### WORK INSTRUCTION:
Type out every line below exactly as it reads.

### EXERCISE DATA:
——

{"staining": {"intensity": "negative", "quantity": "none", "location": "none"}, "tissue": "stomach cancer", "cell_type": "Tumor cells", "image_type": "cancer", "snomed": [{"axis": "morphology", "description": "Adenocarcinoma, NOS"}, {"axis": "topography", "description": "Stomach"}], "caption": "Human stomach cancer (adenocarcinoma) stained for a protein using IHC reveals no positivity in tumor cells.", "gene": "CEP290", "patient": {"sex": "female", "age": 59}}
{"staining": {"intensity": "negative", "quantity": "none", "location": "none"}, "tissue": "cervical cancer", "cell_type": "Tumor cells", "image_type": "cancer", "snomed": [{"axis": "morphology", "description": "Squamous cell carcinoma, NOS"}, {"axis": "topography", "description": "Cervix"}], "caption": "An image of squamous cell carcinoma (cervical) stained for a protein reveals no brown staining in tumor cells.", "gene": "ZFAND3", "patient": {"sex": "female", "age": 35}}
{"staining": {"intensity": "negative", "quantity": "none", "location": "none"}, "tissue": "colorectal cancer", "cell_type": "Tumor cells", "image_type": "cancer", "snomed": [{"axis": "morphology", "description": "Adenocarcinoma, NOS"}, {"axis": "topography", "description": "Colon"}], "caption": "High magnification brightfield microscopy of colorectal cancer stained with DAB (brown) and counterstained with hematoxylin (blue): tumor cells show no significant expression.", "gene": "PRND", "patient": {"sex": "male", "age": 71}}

——

### FINISHED EXERCISE:
{"staining": {"intensity": "negative", "quantity": "none", "location": "none"}, "tissue": "stomach cancer", "cell_type": "Tumor cells", "image_type": "cancer", "snomed": [{"axis": "morphology", "description": "Adenocarcinoma, NOS"}, {"axis": "topography", "description": "Stomach"}], "caption": "Human stomach cancer (adenocarcinoma) stained for a protein using IHC reveals no positivity in tumor cells.", "gene": "CEP290", "patient": {"sex": "female", "age": 59}}
{"staining": {"intensity": "negative", "quantity": "none", "location": "none"}, "tissue": "cervical cancer", "cell_type": "Tumor cells", "image_type": "cancer", "snomed": [{"axis": "morphology", "description": "Squamous cell carcinoma, NOS"}, {"axis": "topography", "description": "Cervix"}], "caption": "An image of squamous cell carcinoma (cervical) stained for a protein reveals no brown staining in tumor cells.", "gene": "ZFAND3", "patient": {"sex": "female", "age": 35}}
{"staining": {"intensity": "negative", "quantity": "none", "location": "none"}, "tissue": "colorectal cancer", "cell_type": "Tumor cells", "image_type": "cancer", "snomed": [{"axis": "morphology", "description": "Adenocarcinoma, NOS"}, {"axis": "topography", "description": "Colon"}], "caption": "High magnification brightfield microscopy of colorectal cancer stained with DAB (brown) and counterstained with hematoxylin (blue): tumor cells show no significant expression.", "gene": "PRND", "patient": {"sex": "male", "age": 71}}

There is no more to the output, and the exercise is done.